Your task: Report each line of the data below in which "lines" appears.

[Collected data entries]
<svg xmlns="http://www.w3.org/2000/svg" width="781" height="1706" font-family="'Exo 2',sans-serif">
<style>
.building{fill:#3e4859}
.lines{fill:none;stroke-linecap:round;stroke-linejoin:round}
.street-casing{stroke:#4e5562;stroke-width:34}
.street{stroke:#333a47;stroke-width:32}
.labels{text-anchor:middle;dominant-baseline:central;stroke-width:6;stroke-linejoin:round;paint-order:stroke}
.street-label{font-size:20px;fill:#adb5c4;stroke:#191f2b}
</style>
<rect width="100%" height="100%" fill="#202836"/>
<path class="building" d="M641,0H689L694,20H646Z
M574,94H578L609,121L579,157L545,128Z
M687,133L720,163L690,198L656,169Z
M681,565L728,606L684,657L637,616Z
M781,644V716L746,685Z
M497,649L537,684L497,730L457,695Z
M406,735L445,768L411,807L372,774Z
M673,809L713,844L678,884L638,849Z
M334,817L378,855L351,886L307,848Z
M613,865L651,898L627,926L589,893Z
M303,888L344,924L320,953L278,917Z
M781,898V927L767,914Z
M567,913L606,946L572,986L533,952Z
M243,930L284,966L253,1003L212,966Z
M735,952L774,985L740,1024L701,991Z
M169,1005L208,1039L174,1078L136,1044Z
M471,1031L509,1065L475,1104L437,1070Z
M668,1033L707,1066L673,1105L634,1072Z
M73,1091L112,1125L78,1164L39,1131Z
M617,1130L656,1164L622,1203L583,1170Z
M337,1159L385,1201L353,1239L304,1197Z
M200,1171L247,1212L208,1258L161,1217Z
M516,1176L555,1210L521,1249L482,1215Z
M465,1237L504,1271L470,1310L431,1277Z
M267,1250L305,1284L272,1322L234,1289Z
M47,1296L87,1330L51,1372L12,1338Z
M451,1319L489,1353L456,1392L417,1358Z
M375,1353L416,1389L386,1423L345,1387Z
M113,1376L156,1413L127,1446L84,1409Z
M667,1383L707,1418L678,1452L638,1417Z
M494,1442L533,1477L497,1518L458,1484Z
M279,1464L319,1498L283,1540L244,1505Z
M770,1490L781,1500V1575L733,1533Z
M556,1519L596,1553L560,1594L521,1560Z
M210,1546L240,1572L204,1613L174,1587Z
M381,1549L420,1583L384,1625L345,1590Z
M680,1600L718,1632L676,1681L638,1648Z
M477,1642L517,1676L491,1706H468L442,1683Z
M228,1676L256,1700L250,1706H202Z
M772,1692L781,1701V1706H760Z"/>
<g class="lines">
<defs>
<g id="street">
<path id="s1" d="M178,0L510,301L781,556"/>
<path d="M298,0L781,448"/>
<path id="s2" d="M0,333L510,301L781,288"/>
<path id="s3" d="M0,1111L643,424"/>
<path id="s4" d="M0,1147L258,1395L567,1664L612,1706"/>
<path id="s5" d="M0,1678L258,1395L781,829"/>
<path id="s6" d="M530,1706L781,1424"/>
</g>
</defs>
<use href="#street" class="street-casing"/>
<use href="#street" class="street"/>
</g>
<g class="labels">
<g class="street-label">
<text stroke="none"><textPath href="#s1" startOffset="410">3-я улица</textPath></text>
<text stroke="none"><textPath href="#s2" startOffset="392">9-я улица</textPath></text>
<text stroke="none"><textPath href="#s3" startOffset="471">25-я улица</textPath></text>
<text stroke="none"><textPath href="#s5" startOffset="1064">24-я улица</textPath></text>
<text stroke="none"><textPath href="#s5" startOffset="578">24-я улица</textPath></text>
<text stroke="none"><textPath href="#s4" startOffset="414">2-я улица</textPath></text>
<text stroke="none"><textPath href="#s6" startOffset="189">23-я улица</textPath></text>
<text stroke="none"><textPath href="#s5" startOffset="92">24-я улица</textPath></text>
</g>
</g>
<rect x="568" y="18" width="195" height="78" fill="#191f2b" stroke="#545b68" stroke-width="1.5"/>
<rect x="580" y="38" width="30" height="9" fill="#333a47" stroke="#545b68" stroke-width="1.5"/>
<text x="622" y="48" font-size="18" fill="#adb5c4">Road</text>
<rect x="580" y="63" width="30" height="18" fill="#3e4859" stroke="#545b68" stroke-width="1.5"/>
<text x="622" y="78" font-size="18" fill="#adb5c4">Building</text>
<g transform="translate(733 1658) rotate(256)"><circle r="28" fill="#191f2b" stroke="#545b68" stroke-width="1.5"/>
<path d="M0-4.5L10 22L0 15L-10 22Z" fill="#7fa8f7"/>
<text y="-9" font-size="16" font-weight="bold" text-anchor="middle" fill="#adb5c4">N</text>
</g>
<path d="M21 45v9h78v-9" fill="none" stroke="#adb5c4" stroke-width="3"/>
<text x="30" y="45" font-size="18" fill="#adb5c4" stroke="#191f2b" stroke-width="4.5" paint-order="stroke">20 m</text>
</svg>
==
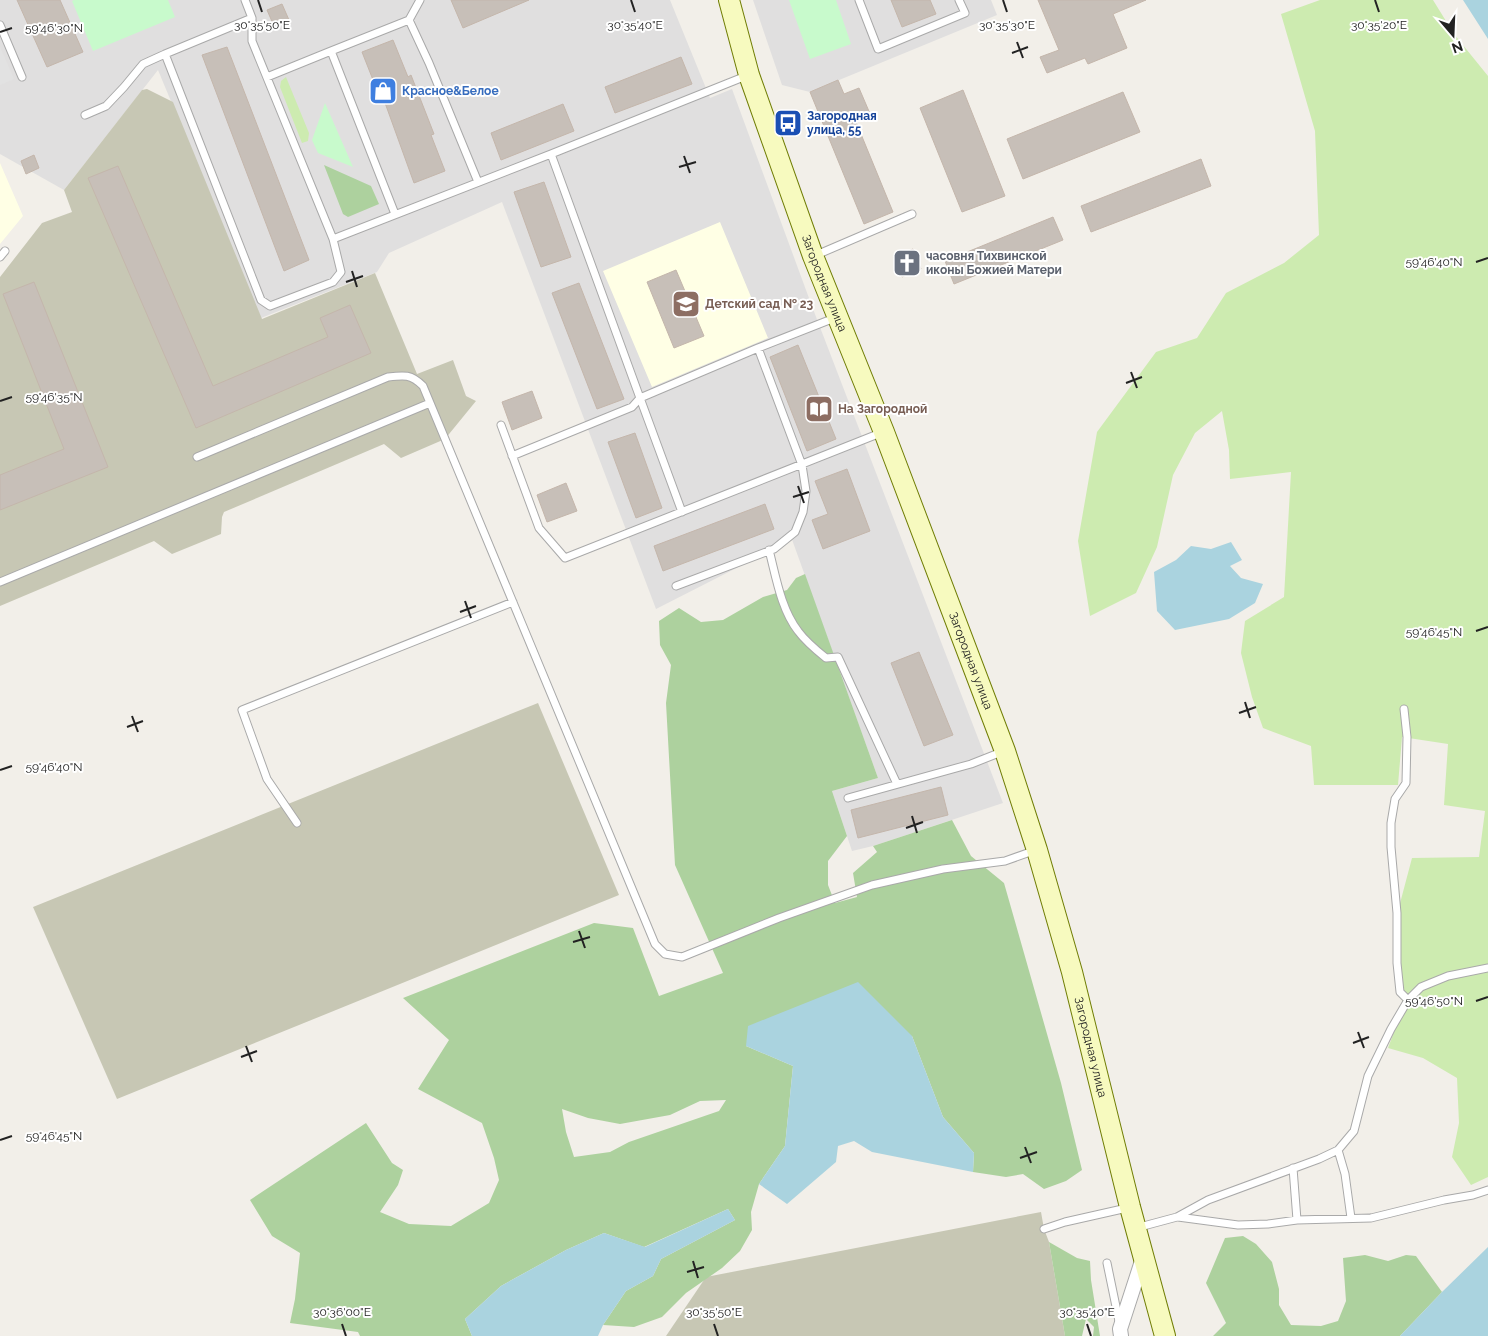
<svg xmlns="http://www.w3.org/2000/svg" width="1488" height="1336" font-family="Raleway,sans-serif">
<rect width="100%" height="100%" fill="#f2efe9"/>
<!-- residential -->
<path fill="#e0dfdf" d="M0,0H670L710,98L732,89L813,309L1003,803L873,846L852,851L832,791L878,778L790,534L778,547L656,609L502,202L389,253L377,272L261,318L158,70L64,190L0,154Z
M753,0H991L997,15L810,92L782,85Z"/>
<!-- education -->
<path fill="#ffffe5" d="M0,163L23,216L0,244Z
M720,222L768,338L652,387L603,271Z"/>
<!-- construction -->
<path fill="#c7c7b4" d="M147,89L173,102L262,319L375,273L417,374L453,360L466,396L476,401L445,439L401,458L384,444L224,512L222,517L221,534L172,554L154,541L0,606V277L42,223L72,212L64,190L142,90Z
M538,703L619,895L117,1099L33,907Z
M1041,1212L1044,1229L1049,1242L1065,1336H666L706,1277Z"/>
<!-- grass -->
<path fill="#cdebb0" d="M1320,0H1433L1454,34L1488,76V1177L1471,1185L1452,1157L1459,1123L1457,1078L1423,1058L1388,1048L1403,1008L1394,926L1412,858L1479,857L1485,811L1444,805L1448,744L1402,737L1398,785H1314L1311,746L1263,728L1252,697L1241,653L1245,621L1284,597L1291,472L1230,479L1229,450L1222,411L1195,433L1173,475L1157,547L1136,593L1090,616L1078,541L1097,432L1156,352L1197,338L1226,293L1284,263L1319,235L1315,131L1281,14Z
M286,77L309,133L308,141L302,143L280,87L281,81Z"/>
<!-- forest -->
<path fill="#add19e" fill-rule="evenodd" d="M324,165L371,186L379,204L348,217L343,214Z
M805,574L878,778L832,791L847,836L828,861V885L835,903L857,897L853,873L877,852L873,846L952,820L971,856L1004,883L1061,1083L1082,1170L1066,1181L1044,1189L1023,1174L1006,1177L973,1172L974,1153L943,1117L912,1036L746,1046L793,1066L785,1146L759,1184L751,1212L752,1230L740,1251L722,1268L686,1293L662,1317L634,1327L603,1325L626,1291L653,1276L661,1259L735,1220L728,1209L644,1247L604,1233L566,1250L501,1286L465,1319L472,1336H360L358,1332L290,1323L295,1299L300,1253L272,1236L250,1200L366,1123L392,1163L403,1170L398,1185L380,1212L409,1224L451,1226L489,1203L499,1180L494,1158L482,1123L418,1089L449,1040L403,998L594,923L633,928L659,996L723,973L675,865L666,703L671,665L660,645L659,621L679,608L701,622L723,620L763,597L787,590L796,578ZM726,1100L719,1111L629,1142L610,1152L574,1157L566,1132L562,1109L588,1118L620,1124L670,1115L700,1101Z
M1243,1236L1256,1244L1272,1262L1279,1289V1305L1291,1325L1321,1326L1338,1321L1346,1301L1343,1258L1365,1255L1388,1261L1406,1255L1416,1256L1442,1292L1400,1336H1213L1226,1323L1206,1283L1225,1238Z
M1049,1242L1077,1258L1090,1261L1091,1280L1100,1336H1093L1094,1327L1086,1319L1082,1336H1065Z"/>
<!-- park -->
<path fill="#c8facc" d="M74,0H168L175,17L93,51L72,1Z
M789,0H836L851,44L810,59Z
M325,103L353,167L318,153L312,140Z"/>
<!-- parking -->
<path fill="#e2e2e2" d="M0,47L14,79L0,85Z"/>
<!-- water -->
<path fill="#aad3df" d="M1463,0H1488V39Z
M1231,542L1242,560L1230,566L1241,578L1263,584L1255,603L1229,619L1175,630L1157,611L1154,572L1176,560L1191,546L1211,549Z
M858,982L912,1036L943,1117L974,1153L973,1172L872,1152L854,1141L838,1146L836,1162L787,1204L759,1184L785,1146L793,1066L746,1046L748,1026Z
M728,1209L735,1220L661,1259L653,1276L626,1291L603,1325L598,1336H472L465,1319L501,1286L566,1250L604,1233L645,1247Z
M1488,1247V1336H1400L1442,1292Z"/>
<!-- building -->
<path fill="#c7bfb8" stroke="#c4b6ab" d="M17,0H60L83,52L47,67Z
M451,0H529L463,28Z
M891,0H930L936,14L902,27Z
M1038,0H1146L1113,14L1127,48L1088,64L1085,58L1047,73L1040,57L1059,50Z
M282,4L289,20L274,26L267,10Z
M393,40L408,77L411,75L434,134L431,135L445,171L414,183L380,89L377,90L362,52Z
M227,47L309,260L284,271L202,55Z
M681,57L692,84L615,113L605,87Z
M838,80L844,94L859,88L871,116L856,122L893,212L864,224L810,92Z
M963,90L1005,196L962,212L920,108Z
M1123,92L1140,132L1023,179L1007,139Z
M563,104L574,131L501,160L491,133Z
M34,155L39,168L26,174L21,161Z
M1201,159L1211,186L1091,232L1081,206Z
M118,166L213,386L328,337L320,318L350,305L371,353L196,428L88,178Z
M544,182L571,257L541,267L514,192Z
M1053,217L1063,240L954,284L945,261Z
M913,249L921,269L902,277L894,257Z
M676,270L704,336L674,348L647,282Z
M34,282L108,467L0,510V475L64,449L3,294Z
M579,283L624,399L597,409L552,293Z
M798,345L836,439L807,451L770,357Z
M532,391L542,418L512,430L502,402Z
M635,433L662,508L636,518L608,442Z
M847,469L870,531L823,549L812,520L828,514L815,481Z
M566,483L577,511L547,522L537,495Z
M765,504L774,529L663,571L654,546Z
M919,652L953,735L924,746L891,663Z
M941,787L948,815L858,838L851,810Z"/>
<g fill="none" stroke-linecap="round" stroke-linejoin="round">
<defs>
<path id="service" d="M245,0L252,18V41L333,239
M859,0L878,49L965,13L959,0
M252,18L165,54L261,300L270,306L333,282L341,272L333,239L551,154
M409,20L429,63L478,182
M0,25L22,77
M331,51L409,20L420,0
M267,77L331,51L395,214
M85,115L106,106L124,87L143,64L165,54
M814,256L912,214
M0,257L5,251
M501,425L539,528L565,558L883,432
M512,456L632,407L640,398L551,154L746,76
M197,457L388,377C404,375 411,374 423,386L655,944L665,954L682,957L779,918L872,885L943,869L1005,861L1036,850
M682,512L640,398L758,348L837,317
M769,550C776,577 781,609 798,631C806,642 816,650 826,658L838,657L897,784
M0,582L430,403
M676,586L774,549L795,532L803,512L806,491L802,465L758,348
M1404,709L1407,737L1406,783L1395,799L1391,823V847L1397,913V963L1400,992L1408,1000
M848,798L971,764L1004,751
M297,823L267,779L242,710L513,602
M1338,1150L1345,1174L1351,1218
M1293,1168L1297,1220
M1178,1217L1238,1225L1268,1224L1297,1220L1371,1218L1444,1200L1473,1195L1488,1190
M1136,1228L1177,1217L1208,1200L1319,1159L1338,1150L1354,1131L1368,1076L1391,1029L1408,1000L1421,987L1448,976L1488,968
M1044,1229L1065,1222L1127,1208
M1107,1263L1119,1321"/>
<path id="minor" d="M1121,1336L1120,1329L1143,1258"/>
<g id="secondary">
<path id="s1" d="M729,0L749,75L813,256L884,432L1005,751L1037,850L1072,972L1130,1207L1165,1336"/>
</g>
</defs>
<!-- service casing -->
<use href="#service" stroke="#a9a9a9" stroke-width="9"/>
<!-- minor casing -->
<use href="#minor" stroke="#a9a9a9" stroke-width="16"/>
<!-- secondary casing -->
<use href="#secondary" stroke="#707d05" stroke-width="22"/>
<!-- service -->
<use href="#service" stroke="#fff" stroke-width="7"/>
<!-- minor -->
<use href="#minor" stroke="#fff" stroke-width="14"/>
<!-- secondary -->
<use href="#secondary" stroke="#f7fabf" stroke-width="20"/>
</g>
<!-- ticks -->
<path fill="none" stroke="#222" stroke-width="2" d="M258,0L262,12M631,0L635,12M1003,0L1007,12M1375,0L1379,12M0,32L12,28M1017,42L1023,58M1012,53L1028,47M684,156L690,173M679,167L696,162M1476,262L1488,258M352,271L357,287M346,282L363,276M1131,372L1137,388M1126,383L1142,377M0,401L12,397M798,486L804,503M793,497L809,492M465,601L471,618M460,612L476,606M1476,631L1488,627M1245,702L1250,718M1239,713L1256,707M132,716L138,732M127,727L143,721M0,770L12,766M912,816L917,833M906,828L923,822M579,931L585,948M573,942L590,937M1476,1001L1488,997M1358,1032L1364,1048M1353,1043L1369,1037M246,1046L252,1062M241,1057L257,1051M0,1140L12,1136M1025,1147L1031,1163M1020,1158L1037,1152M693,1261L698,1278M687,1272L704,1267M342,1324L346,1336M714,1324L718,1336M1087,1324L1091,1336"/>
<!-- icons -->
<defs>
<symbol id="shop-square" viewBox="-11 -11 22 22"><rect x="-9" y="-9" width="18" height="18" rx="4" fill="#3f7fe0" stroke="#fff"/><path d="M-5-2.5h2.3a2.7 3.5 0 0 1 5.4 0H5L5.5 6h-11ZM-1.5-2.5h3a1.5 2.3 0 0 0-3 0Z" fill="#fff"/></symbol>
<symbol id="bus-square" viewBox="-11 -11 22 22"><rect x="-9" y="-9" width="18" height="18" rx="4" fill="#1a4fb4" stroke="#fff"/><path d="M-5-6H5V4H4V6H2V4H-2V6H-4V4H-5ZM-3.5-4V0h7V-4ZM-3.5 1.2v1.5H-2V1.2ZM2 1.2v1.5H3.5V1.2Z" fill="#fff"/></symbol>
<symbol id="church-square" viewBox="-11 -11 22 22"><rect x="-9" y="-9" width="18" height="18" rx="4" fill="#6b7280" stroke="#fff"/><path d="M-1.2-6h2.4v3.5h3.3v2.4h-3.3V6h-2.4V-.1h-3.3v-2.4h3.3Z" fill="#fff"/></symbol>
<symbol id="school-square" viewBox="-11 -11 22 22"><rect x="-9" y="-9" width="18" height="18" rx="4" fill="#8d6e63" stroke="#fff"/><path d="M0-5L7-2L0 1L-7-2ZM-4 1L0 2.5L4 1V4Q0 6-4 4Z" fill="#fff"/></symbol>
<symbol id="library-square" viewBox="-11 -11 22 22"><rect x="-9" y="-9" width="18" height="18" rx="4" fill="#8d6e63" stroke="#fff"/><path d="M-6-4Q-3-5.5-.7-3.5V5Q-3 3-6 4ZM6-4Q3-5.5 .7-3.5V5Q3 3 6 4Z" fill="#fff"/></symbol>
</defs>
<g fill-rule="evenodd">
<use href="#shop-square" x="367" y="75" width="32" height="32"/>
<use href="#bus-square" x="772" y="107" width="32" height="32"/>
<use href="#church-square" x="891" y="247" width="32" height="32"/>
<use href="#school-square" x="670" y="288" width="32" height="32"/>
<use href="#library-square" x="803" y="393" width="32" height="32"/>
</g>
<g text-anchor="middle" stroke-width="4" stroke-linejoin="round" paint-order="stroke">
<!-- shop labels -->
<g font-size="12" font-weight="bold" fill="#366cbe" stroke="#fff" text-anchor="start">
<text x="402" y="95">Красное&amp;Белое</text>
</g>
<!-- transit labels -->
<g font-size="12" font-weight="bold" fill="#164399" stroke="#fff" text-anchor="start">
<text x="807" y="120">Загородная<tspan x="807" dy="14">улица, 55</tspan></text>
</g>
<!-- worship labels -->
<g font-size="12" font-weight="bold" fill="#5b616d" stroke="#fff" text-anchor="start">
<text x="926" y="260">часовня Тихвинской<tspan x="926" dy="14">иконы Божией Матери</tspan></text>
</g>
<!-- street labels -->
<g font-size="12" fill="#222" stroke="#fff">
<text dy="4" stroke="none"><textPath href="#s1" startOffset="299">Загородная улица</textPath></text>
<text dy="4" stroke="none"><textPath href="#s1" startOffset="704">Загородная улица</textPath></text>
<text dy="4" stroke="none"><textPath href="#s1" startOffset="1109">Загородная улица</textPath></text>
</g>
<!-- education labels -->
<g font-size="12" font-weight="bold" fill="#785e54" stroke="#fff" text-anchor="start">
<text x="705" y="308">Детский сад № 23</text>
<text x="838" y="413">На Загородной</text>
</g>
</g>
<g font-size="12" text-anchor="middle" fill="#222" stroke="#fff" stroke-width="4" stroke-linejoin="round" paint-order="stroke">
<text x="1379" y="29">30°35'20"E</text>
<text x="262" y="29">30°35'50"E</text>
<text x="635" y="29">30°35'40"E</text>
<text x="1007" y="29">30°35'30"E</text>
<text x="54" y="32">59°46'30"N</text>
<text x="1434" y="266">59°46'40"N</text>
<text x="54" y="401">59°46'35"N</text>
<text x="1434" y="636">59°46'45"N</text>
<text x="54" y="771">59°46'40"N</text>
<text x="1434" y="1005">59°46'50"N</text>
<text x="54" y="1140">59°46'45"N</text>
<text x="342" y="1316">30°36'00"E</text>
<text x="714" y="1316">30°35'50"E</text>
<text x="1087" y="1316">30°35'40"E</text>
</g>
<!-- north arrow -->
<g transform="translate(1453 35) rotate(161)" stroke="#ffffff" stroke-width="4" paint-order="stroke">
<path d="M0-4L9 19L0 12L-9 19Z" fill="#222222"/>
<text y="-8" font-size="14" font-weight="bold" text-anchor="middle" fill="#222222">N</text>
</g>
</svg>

Task result:
.lines{fill:none;stroke-linecap:round;stroke-linejoin:round}
<g class="lines">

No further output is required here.